Behind Oregon’s jobless rate
Oregon's unemployment rate is among the highest in the country and is heading toward double digits. If employment does not improve, one out of every 10 Oregonians will be looking for work by the middle of the year. In the state's rural counties, it may get closer to one in six. To be sure, Oregon has been affected by the worldwide recession. A bad economy is sure to bump up unemployment. Business closures, layoffs and downsizing are all going to send a share of the workforce to the unemployment line.
Oregon is different, though. It's different because it has what seems to be a permanently high unemployment rate. In more than half of the past 30 years — through good times and bad — Oregon has ranked in the top 10 states for unemployment. Even through much of the dot-com boom, Oregon's unemployment was among the highest in the country.
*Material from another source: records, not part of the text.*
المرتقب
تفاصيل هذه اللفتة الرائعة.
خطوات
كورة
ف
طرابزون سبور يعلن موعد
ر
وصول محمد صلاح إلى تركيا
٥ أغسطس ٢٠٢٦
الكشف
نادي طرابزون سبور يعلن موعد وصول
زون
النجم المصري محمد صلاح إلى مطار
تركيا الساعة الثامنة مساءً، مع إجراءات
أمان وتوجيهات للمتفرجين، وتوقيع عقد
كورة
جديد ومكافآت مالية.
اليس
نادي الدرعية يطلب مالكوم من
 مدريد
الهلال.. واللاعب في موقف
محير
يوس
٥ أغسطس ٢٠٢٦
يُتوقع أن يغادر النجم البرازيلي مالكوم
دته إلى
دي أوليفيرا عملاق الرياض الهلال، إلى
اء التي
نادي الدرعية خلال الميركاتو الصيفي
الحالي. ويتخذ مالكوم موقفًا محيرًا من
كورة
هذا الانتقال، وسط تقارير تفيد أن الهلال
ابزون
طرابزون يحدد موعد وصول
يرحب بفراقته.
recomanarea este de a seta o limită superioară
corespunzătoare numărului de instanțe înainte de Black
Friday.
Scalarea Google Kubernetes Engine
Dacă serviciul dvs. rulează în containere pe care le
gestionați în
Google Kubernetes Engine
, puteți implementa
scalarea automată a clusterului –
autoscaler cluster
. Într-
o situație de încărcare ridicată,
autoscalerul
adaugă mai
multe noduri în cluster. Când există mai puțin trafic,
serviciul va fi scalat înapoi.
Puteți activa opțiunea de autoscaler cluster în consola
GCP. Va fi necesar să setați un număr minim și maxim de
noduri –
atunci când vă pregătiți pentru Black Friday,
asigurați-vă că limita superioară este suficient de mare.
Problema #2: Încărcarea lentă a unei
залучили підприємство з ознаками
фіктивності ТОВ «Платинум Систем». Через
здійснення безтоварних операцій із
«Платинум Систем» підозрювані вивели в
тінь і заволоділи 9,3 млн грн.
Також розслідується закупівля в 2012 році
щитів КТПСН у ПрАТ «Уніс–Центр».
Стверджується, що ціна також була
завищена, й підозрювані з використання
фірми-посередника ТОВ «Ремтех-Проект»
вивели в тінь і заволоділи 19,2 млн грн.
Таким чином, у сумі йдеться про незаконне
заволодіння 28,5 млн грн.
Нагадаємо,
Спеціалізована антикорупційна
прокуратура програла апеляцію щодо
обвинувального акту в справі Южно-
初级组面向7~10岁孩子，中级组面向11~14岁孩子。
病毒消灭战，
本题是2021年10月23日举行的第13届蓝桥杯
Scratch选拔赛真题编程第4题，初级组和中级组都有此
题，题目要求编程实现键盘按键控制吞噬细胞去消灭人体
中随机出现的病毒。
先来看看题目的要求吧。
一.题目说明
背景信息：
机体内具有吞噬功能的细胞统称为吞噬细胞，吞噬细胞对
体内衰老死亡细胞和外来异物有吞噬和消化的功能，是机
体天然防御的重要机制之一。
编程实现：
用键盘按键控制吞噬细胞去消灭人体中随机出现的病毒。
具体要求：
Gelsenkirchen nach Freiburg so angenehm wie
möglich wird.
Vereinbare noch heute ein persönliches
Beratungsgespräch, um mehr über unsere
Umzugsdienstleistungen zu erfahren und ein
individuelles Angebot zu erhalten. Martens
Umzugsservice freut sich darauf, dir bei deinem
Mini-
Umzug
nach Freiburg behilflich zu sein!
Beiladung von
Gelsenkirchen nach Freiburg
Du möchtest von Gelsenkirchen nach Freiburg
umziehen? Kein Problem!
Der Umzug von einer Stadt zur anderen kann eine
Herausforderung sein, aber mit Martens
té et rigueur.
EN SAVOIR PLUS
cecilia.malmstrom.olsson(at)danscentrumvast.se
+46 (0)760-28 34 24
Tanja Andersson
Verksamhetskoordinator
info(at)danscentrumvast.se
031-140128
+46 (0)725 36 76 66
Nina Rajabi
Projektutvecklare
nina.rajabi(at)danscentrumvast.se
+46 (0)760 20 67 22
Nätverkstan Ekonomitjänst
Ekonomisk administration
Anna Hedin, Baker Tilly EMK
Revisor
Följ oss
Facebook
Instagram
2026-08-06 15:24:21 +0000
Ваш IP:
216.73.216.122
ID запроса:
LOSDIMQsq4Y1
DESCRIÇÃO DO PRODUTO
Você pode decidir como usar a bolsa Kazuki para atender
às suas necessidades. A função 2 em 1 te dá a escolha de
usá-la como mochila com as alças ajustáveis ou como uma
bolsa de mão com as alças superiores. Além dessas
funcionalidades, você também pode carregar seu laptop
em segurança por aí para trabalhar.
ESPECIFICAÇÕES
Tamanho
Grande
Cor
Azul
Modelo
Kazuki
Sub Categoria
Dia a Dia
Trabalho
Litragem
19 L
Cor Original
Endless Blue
While economists, businesses, and policymakers are focused on today's unemployment, it is worthwhile to take a look at the bigger picture and ask: Why is Oregon's unemployment always higher than the rest of the country's and is there anything that can be done about it?
Unemployment benefits. The Economic Policy Institute in Washington, D.C., ranks Oregon as one of the more “generous” states for unemployment benefits. On one hand, unemployment benefits help to put food on the table. But overly generous benefits allow job seekers more leeway to hold out for higher wages than they would otherwise, thereby slowing their return to work.
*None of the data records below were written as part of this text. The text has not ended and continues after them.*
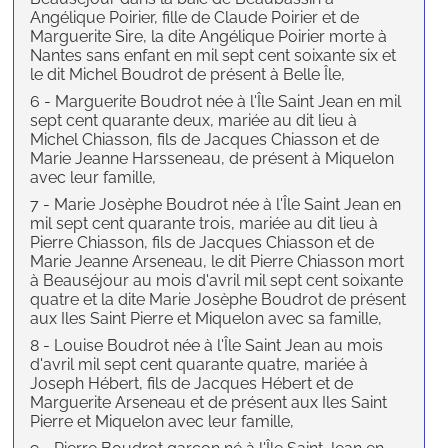
Angélique Poirier, fille de Claude Poirier et de
Marguerite Sire, la dite Angélique Poirier morte à
Nantes sans enfant en mil sept cent soixante six et
le dit Michel Boudrot de présent à Belle Île,
6 - Marguerite Boudrot née à l'Île Saint Jean en mil
sept cent quarante deux, mariée au dit lieu à
Michel Chiasson, fils de Jacques Chiasson et de
Marie Jeanne Harsseneau, de présent à Miquelon
avec leur famille,
7 - Marie Josèphe Boudrot née à l'Île Saint Jean en
mil sept cent quarante trois, mariée au dit lieu à
Pierre Chiasson, fils de Jacques Chiasson et de
Marie Jeanne Arseneau, le dit Pierre Chiasson mort
à Beauséjour au mois d'avril mil sept cent soixante
quatre et la dite Marie Josèphe Boudrot de présent
aux Iles Saint Pierre et Miquelon avec sa famille,
8 - Louise Boudrot née à l'Île Saint Jean au mois
d'avril mil sept cent quarante quatre, mariée à
Joseph Hébert, fils de Jacques Hébert et de
Marguerite Arseneau et de présent aux Iles Saint
Pierre et Miquelon avec leur famille,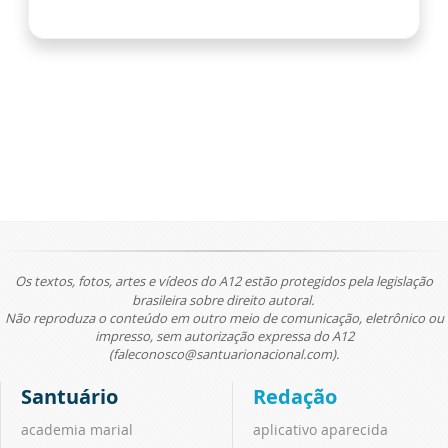
Os textos, fotos, artes e vídeos do A12 estão protegidos pela legislação
brasileira sobre direito autoral.
Não reproduza o conteúdo em outro meio de comunicação, eletrônico ou
impresso, sem autorização expressa do A12
(faleconosco@santuarionacional.com).
Santuário
Redação
academia marial
aplicativo aparecida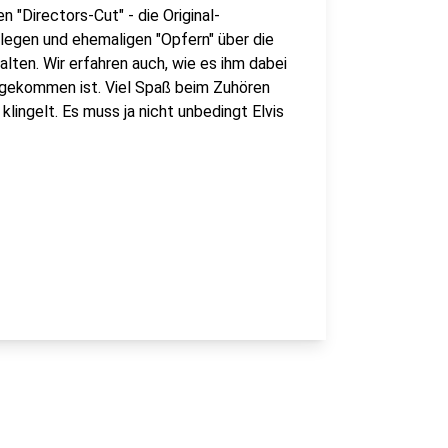
 "Directors-Cut" - die Original-
ollegen und ehemaligen "Opfern" über die
lten. Wir erfahren auch, wie es ihm dabei
n gekommen ist. Viel Spaß beim Zuhören
lingelt. Es muss ja nicht unbedingt Elvis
Taxes and regulations. Taxes and regulations raise costs to firms offering employment. Rigidity in employment laws adds to a firm's costs of growing its workforce. In addition, employer-provided health insurance in Oregon is expensive because of regulations mandating that insurers cover specific conditions, procedures or treatments. Such mandates raise the costs of adding and retaining employees.
Minimum wage. A binding minimum wage creates a surplus of unskilled labor. At $8.40 an hour, Oregon has one of the highest minimum wages in the country. This has the effect of decreasing the amount of labor demanded by Oregon businesses and increasing the amount of labor supplied by Oregon workers. On the upside, owners can be choosy: One Portland coffee shop, Ladybug Organic, has a five-page job application that includes 10 essay questions. Of the 2,000 people who have downloaded the application from the shop's website, 150 people have completed it and only 25 have been offered jobs.
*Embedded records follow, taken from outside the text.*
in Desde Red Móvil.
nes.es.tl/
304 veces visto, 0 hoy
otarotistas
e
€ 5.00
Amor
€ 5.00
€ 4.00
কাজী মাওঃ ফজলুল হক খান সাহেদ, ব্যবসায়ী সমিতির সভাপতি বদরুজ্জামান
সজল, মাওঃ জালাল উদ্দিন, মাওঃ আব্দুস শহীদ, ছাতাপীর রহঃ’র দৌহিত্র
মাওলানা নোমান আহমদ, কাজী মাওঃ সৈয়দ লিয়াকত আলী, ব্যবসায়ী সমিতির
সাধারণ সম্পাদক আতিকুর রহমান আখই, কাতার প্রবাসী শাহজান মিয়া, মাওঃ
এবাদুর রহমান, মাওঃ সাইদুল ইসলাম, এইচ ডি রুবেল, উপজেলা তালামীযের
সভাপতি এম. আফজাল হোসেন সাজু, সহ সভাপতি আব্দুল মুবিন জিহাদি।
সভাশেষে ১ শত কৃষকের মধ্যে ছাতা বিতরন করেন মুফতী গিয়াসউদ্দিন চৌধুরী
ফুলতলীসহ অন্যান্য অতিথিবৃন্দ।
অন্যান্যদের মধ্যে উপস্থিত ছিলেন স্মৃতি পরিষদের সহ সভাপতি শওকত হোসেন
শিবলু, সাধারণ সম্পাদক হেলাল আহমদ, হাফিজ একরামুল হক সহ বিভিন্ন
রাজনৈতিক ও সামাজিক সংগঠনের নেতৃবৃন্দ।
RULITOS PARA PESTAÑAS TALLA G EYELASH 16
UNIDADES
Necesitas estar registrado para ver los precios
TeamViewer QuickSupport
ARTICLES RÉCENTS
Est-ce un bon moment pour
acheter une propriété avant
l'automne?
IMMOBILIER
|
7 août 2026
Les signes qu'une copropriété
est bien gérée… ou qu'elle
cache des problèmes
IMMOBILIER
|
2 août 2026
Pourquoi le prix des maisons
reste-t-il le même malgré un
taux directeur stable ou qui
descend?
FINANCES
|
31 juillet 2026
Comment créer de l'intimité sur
Migration. If people are moving to the state faster than jobs are being created, higher unemployment results. Oregon has a well-deserved reputation for livability. As a result, people from outside of Oregon are attracted to the state and people who are here already are hesitant to leave: Some people would rather be unemployed in Oregon than find work out of state.
Solutions to Oregon's unemployment come in two sizes: big and small. Big solutions require large-scale public and/or private spending. Small solutions are regulatory changes that make it less costly for firms to hire and retain employees.
On the public spending side, many Oregonians are hopeful that an injection of state and federal infrastructure spending will pull people off the unemployment line and onto construction crews. By the time projects are funded, requests for bids are issued, contractors are in place and workers are hired, we may already be six months into a recovery. But as long as we avoid Alaska-style Bridges to Nowhere, increased infrastructure spending will foster long-run growth and improve future employment opportunities, thereby reducing the unemployment rate.
On the private side, investments by businesses produce the gains in productivity that fuel future production and consumption. Broad-based investment tax credits and similar investment incentives are not as alluring as large-scale spending programs and showpiece infrastructure projects. On the other hand, much of the blame for the current recession has been placed on the credit crunch and the resulting decline in private investment. Broad-based investment incentives would mitigate some of the crunch and encourage firms to begin spending and hiring again.
Young people make up many of the seemingly permanently unemployed. Oregon's high minimum wage puts them in a Catch-22: Their inexperience makes them unemployable at the high wage so they cannot get experience to justify the wage. A training wage equal to the federal minimum wage for younger workers would help break the wage-experience cycle.
The U.S. wants to see unemployment drop to rates much lower than we are seeing now. Oregon has an especially difficult challenge. This means fostering growth by public spending on transportation infrastructure and encouraging long-run private investment.
Eric Fruits is president and economist with Portland consulting firm Economics International Corp.